Все пошло не так, как задумывалось в сентябре. Новые риторические заявления и угрозы с обеих сторон. Зачатки доверия терялись, едва возникнув. Не хватало искры. И она не заставила себя ждать.
1 мая 1960 г. в районе Свердловска, что на Урале, был сбит американский разведывательный самолет. Извинений Советскому Союзу не принесено. Больше того, Госдепартамент и президент Д. Эйзенхауэр обосновывали претензию на «право» разведывать советскую территорию и в будущем исходя из потребностей «национальной безопасности» США.
На подготовительной встрече к конференции «большой четверки» в Париже 18 мая Д. Эйзенхауэр, обещая, что полеты разведывательных самолетов США над Советским Союзом возобновляться не будут, предлагает отделить эту конфликтную тему от предмета самой конференции. Его поддерживают де Голль и Макмиллан. Хрущев требует извинений и наказания виновных. Глава американской администрации отклоняет «ультиматум». Конференция сорвана.
Насмарку идут усилия почти десяти лет. Громыко, по моим наблюдениям, переживает случившееся. Он не может открыто усомниться в разумности «накручивания хвоста». Но в прикидках шагов на будущее министр против подыгрывания тем фракциям в американском руководстве, которые стоят за полетом Ф. Пауэрса. И почти не скрывается разочарование тем, что надежды на «большую» конференцию в Париже сгубили «малую» конференцию в Женеве. В середине 60-х гг. министр превратил суждение в обвинение:
– Жаждой прослыть первым дипломатом Хрущев деформировал развитие, сорвав Женевскую конференцию.
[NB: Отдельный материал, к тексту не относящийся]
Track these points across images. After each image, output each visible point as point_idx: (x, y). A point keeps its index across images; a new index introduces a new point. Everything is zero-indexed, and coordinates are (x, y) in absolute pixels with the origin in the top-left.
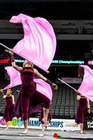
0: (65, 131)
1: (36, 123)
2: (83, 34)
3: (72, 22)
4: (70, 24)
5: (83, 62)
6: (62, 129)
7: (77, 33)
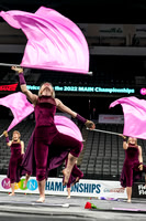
0: (103, 199)
1: (58, 186)
2: (133, 45)
3: (117, 26)
4: (113, 30)
5: (133, 91)
6: (99, 196)
7: (123, 45)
Мне представляется, что постфактум Хрущев не испытывал особой радости от раздрая с Д. Эйзенхауэром. Не вспомнил ко времени, что Париж стоит мессы, а цветущий в мае – даже двух. Поостыв, глава советского правительства обещал ничего не менять в существующем положении в Германии до начала следующего года. Потом предлагал новую конференцию в верхах. Требование об официальных извинениях было снято. Президенту США достаточно выразить «сожаление».
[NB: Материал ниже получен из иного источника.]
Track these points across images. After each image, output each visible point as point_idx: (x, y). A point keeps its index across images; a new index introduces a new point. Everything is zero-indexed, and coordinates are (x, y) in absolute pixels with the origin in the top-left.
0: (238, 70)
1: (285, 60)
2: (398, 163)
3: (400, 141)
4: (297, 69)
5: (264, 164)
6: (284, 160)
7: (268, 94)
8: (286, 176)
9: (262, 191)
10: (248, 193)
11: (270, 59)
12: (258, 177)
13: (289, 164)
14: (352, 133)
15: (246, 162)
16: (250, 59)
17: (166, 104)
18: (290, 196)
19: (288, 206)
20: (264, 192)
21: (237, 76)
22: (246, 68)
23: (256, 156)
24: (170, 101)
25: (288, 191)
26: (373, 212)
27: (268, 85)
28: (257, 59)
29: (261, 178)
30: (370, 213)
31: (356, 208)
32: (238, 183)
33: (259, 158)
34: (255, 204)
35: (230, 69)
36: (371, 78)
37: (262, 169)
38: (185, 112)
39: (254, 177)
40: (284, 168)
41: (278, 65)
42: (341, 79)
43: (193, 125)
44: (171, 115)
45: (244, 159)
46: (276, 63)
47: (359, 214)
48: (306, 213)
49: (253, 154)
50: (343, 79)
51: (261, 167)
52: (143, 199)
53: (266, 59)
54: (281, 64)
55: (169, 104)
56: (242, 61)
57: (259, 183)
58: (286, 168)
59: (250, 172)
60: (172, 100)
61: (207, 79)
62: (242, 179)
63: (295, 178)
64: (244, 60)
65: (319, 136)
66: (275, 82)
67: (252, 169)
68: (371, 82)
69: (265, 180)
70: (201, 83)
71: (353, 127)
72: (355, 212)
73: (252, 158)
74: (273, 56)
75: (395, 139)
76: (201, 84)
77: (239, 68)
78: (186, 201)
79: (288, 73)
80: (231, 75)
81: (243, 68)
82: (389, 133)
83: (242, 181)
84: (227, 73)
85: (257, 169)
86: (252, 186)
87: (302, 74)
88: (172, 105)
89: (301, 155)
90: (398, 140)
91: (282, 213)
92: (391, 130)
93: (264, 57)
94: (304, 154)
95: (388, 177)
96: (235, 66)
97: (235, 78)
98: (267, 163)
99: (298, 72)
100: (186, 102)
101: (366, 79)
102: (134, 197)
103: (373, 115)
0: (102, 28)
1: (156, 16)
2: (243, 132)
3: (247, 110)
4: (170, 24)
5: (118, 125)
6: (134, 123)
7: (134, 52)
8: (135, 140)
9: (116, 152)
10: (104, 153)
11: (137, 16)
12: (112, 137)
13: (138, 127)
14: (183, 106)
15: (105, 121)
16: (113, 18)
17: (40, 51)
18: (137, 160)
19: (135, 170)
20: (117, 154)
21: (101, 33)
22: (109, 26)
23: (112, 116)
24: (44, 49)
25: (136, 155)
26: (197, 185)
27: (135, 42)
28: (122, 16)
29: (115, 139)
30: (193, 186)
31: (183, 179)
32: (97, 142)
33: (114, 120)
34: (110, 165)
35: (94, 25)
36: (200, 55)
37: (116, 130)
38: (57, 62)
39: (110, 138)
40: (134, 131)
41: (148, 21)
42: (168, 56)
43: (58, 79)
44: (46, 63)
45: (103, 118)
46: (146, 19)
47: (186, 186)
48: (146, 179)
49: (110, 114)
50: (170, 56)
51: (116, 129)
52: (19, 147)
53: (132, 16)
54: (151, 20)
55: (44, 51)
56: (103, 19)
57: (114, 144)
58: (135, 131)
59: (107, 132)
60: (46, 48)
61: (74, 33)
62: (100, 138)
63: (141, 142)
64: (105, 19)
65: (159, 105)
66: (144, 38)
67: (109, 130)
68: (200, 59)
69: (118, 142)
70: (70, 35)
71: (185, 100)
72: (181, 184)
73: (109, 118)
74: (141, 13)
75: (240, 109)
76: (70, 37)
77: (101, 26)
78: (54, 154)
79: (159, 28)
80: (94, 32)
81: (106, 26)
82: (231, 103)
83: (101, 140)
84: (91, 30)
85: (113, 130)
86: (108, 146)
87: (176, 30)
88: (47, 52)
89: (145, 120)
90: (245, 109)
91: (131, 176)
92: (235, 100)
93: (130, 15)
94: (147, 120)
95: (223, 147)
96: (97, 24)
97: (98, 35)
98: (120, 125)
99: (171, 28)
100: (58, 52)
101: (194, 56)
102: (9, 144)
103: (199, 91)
На примирительной ноте, однако, он долго не задержался. Опять угрозы заключить мирный договор с ГДР так, чтобы депутаты бундестага, которые отправятся в сентябре на свое заседание в Западный Берлин, получили разрешение ГДР на возвращение в Бонн. То же заседание на Шпрее парламентариев с Рейна дало повод для введения разрешительного порядка посещения западноберлинцами столицы ГДР. Западноберлинцам запрещено использование паспортов ФРГ при нахождении в ГДР или проезде через ее территорию. Внимательное око могло уловить контуры будущего оползня. Реакционной Федеративной Республике и прогрессивной ГДР не по пути. Размежевание – их рок, размежевание по идейному, политическому, социально-экономическому и блоковому признакам.
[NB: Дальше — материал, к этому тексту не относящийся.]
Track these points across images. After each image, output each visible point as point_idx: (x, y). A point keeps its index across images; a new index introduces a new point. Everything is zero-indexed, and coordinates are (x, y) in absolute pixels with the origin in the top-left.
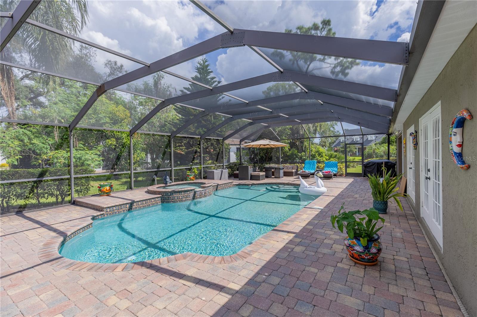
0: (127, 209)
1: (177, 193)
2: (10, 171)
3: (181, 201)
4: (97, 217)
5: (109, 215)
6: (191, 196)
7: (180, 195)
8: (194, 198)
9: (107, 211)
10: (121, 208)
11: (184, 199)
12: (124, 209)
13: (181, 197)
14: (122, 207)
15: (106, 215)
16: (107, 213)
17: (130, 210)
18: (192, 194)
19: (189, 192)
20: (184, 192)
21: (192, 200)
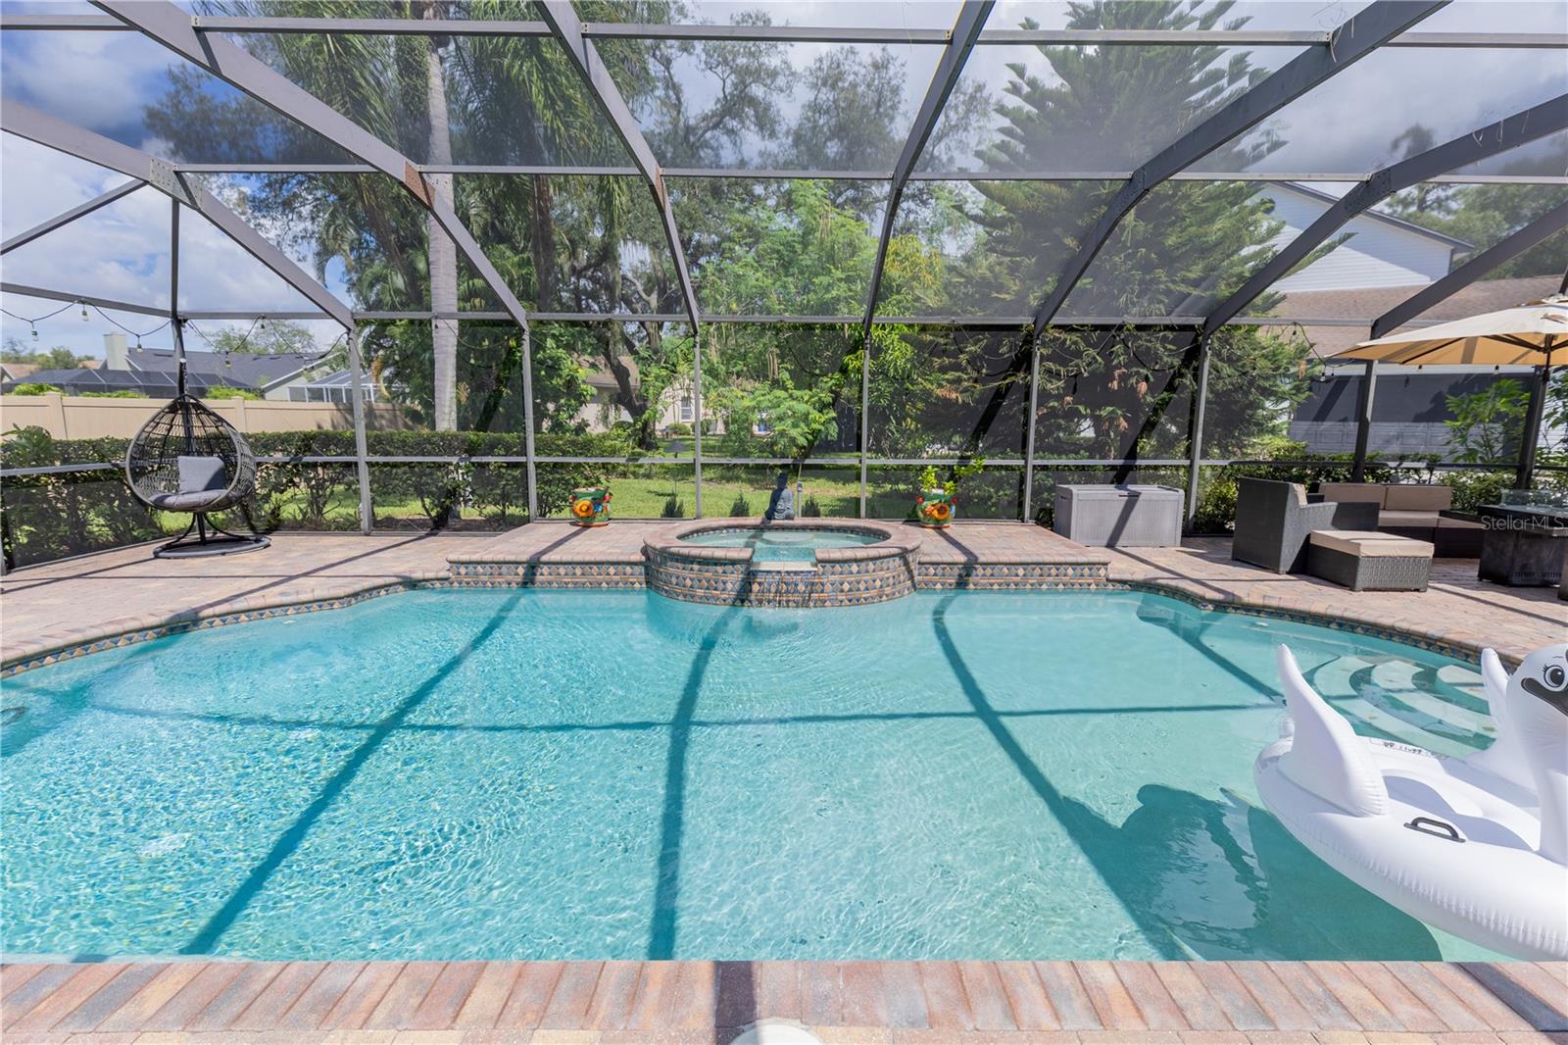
0: (519, 579)
1: (677, 561)
2: (454, 436)
3: (690, 597)
4: (428, 584)
5: (464, 584)
6: (729, 586)
7: (686, 573)
8: (743, 597)
9: (459, 574)
10: (500, 574)
11: (700, 592)
12: (510, 578)
13: (688, 582)
14: (504, 569)
15: (456, 584)
16: (460, 578)
17: (529, 585)
18: (733, 579)
19: (720, 569)
20: (699, 563)
21: (733, 605)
Выборы в США. Нового американского президента зовут Джон Ф. Кеннеди. Небезынтересен и его госсекретарь Дин Раск. Большой ясности насчет их планов нет. Бравада Хрущева в разговоре с послом Ф. Колером («Хотите, покажу, что вы пишете в Вашингтон?») обошлась советской стороне утратой исключительного канала информации.
Президентская избирательная кампания, однако, шла как турнир культуристов. Дж. Кеннеди надавал обещаний материализовать американскую мощь в решительные действия в Европе, Юго-Восточной Азии, Центральной и Латинской Америке. Клекотать ястребом и на пробу снести первое яйцо голубиное? Не получалось.
Лично у меня сложилось неоднозначное впечатление от Дж. Кеннеди в Вене (3–4 июня 1961 г.). Молодой, энергичный, интеллигентный. Такие приемы Хрущева, как «я старше вас, надеюсь, вы не сочтете неуместным, если, исходя из своего жизненного опыта, дам совет…», как в вату. Дж. Кеннеди пропускает их мимо себя, переводя разговор для профилактики атмосферы в какую-нибудь нейтральную сферу:
– Есть ли объяснение, почему продуктивность животных в Советском Союзе так отстает от американских показателей?
– Да. Я объездил много стран и пришел к твердому заключению: коров надо кормить, – с улыбкой отвечает Хрущев.
Куда сложнее найти разумное толкование обстановки в центре Европы и, главное, добиться того, чтобы ее нормализация вобрала в себя законные интересы всех сторон. За 133 дня президентства Дж. Кеннеди вкусил не только пьянящее зелье власти, но успел и обжечься. Ведь этапом подготовки к венской встрече с Н. С. Хрущевым была высадка «бригады 2506» в заливе Свиней на Кубе.
Рассчитывал, похоже, запечатлеть новый стиль – сплав решимости и эффективности. И не где-нибудь, а на «главном направлении конфронтации с социализмом», в борьбе за «третий мир». Уже 28 января 1961 г. Куба и Вьетнам получили в табели приоритетов Дж. Кеннеди статус «заглавных проблем». А тут вместо «пришел, увидел, победил» – провал и скандал. Вместо козыря, которым собирались бить карты Хрущева, необходимость менять 1100 наемников, угодивших в плен к Ф. Кастро, на тракторы.
Кеннеди признал, беседуя с Хрущевым в Вене, что лично он отдавал приказ вторгнуться на Кубу. Создавалось впечатление, что, выкупавшись в заливе Свиней, США поумнели. Впечатление – да. Ни намеком президент не выдал, что вывод из провалившейся авантюры гласил – готовить новую авантюру. Чтобы на сей раз не сорвалось, было решено проводить ее соединениями сухопутных, военно-морских и военно-воздушных сил самих США. В ноябре 1961 г. готовившейся операции присвоили кодовое название «Монгуз».
Упоминаю это не для того, чтобы кого-то упрекать или другого оправдать. На мой взгляд, в июне 1961 г. Дж. Кеннеди был до крайности ограничен в поиске компромисса. Он мог бы, как говорилось советским представителям, принять к сведению заключение Советским Союзом мирного договора с ГДР при условии, что фактически подтверждались бы права трех держав в Западном Берлине. Новый президент не молился на воссоединение Германии и, как мы вычисляли, был готов втихомолку перенести эту проблему во второй эшелон.
Хрущев ставился перед дилеммой – принять малое и в общем формальное за компромисс, который свяжет ему руки, или сориентироваться на напряженность, дающую возможность реализовать ряд военно-технологических планов и аргументы для односторонних «защитных мер» в интересах ОВД и союзной ГДР. Судя по всему, советский лидер прибыл в Вену с более или менее оформившимся решением: или договоренность, делающая предсказуемой и в основном приемлемой для СССР американскую политику по германской проблематике, или уравнение с тремя державами вправе отрицать чужие права и нарушать четырехсторонние урегулирования. Если не первое, то второе. В известном смысле ставка на «холодную зиму», которую предсказал Кеннеди, прощаясь с Хрущевым, тоже была компромиссом. По разным причинам напряженность устраивала тогда оба правительства.